I looked into his eyes as he reached up, fingers gently brushing against my cheek as he pushed my hair behind my ear. It’s silent a moment, no pain nor magic occurring.

“I just want to help,” Val said.

I tried to look away, but Val’s hand was on my chin, preventing me from doing so.

I stared into his gaze, mesmerized. What beautiful eyes. Did everyone have eyes as beautiful as his?

“Tell me, please. I’m certain I can be of use to you.”

My entire world was the blue of his eyes.

“It’s difficult to explain, it’s best if I don’t. Can you please drop it?”

Val’s fingers trailed to my neck, his eyes focused intently on mine, pleading with me, “Do you truly believe that I would wish ill-intent upon whatever plans you pursued? I am your only ally. You can rely on me, I promise.”

I hesitated. I wish Kairos was here. I need him. Would Valentine knowing really hurt anything?

“I…” My will broke, “If…” I stuttered a lot, unsure of how to say what I wanted. What my purpose behind going to the Academy was. What was my purpose?

Obviously to try and prevent the grudges that formed within the walls due to Aph’s beauty and unwillingness to commit to a relationship, stopping a war and saving the lives of my precious favorites.

But how could I say that?

“… A… war. I’m trying to stop a war from happening that will destroy this planet and all the mortal denizens within. It starts at the Academy, with Aph being the cause, so far as I know.”

I felt dazed as I stared up at Val. This was a mistake.

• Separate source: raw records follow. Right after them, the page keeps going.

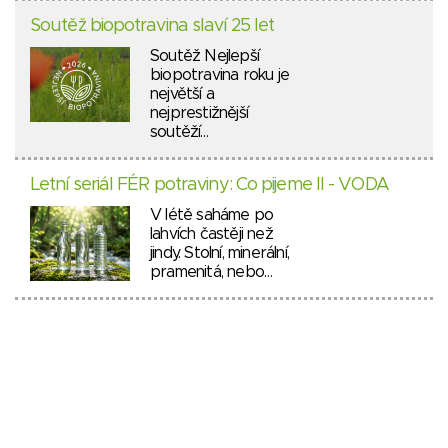
Soutěž biopotravina slaví 25 let
Soutěž Nejlepší
biopotravina roku je
největší a
nejprestižnější
soutěží…
Letní seriál FÉR potraviny: Co pijeme II - VODA
V létě saháme po
lahvích častěji než
jindy. Stolní, minerální,
pramenitá, nebo…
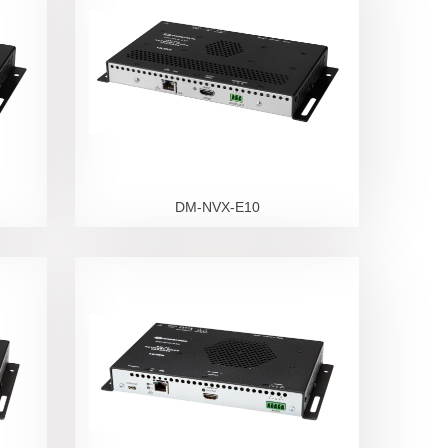
DM-NVX-E10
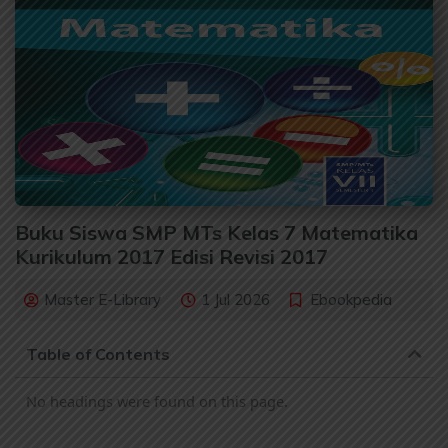
Buku Siswa SMP MTs Kelas 7 Matematika
Kurikulum 2017 Edisi Revisi 2017
Master E-Library
1 Jul 2026
Ebookpedia
Table of Contents
No headings were found on this page.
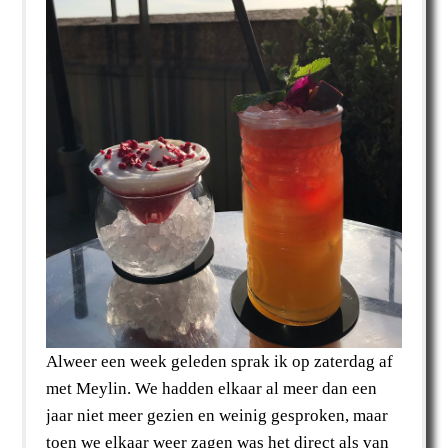
Alweer een week geleden sprak ik op zaterdag af
met Meylin. We hadden elkaar al meer dan een
jaar niet meer gezien en weinig gesproken, maar
toen we elkaar weer zagen was het direct als van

I need to… I…

“Are you from the future?”

“No,” I admitted easily.

“Then how do you know this?”

“Nnn—“ Don’t answer, “The same way I know your name.”

Val looked frustrated, sighing roughly.

“Are you a prophet?”

“No.”

Val shook his head, “Let us move on, then. Most individuals can’t handle this twice in one week, but you seem to be fine.”

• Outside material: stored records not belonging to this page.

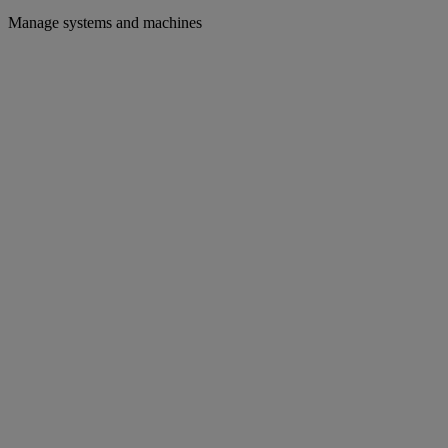
Manage systems and machines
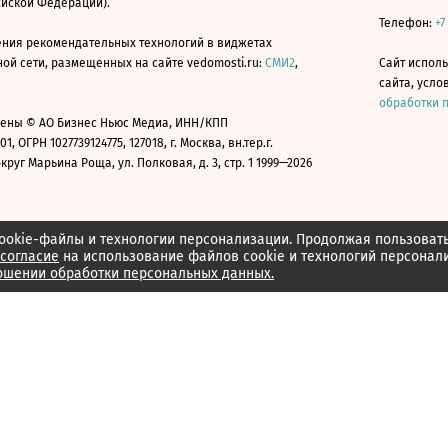
ийской Федерации).
Телефон:
+7
ния рекомендательных технологий в виджетах
й сети, размещенных на сайте vedomosti.ru:
СМИ2
,
Сайт испол
сайта, усл
обработки 
ены © АО Бизнес Ньюс Медиа, ИНН/КПП
01, ОГРН 1027739124775, 127018, г. Москва, вн.тер.г.
уг Марьина Роща, ул. Полковая, д. 3, стр. 1 1999—2026
ookie-файлы и технологии персонализации. Продолжая пользоват
согласие
на использование файлов cookie и технологий персонал
ошении обработки персональных данных.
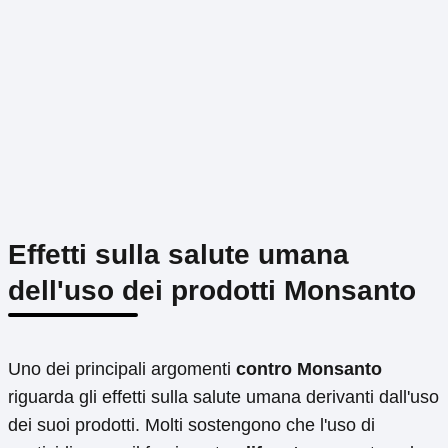
Effetti sulla salute umana
dell'uso dei prodotti Monsanto
Uno dei principali argomenti
contro Monsanto
riguarda gli effetti sulla salute umana derivanti dall'uso
dei suoi prodotti. Molti sostengono che l'uso di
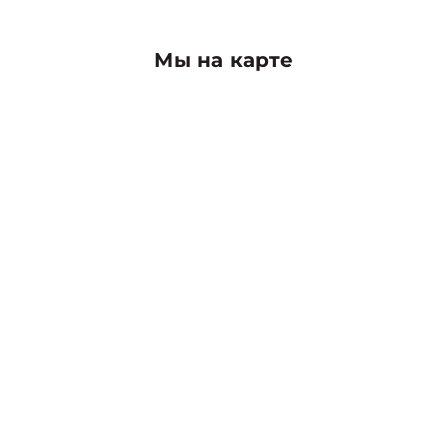
Мы на карте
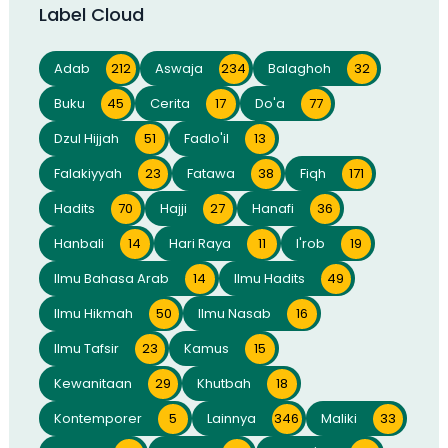
Label Cloud
Adab
212
Aswaja
234
Balaghoh
32
Buku
45
Cerita
17
Do'a
77
Dzul Hijjah
51
Fadlo'il
13
Falakiyyah
23
Fatawa
38
Fiqh
171
Hadits
70
Hajji
27
Hanafi
36
Hanbali
14
Hari Raya
11
I'rob
19
Ilmu Bahasa Arab
14
Ilmu Hadits
49
Ilmu Hikmah
50
Ilmu Nasab
16
Ilmu Tafsir
23
Kamus
15
Kewanitaan
29
Khutbah
18
Kontemporer
5
Lainnya
346
Maliki
33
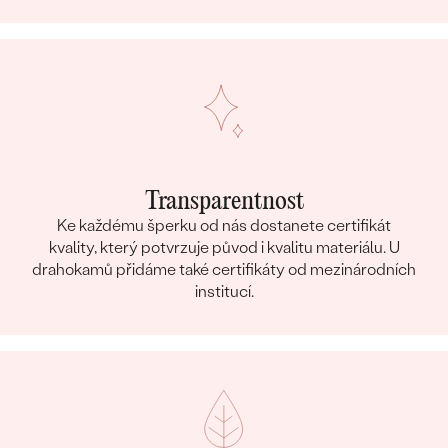
Transparentnost
Ke každému šperku od nás dostanete certifikát
kvality, který potvrzuje původ i kvalitu materiálu. U
drahokamů přidáme také certifikáty od mezinárodních
institucí.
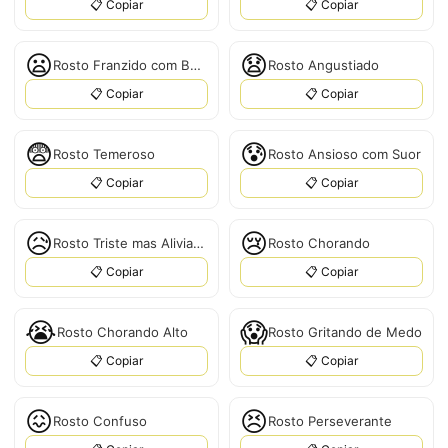
📋 Copiar
📋 Copiar
😦
😧
Rosto Franzido com Boca Aberta
Rosto Angustiado
📋 Copiar
📋 Copiar
😨
😰
Rosto Temeroso
Rosto Ansioso com Suor
📋 Copiar
📋 Copiar
😥
😢
Rosto Triste mas Aliviado
Rosto Chorando
📋 Copiar
📋 Copiar
😭
😱
Rosto Chorando Alto
Rosto Gritando de Medo
📋 Copiar
📋 Copiar
😖
😣
Rosto Confuso
Rosto Perseverante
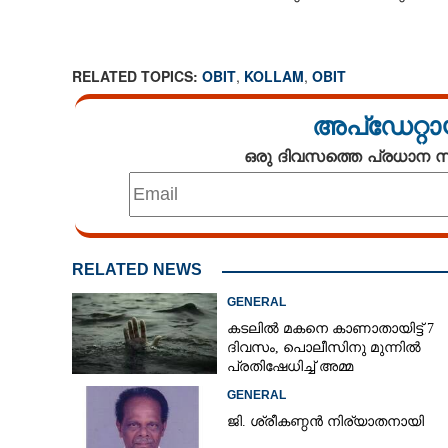
RELATED TOPICS:
OBIT
,
KOLLAM
,
OBIT
അപ്ഡേറ്റാ
ഒരു ദിവസത്തെ പ്രധാന
RELATED NEWS
GENERAL
കടലിൽ മകനെ കാണാതായിട്ട് 7
ദിവസം, പൊലീസിനു മുന്നിൽ
പ്രതിഷേധിച്ച് അമ്മ
GENERAL
ജി. ശ്രീകണ്ഠൻ നിര്യാതനായി
ജി.ജോൺ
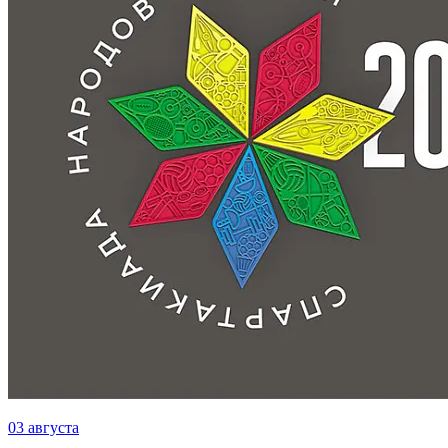
03 августа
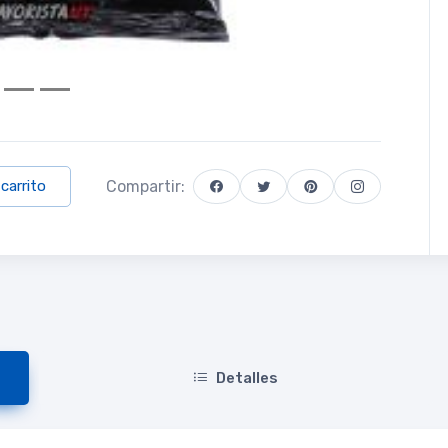
Compartir:
 carrito
Detalles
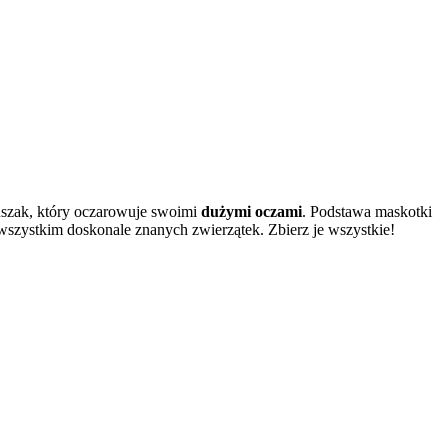
luszak, który oczarowuje swoimi
dużymi oczami
. Podstawa maskotki
wszystkim doskonale znanych zwierzątek. Zbierz je wszystkie!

I blinked, “Huh? Yeah, I was fine morning after, so far as I know.”

Val hesitated, eyes glittering, “Really?”

“… Yeah?”

“Interesting,” Val breathed.

Before I could reply, he started. I couldn’t prevent the first cry, only barely suppressing the second.

The end of my day was very similar to how it had been before, Valentine writing as I slumped into the chair opposite him.

“I would like to try this again tomorrow,” Val mentioned once I was mostly able to stand again, not tripping me this time.

“Y-yeah, ‘course,” I managed, going to my room.

“I shall see myself out, then,” Val murmured as I closed the door. Flopping onto the bed was the best thing I’d ever done in my life.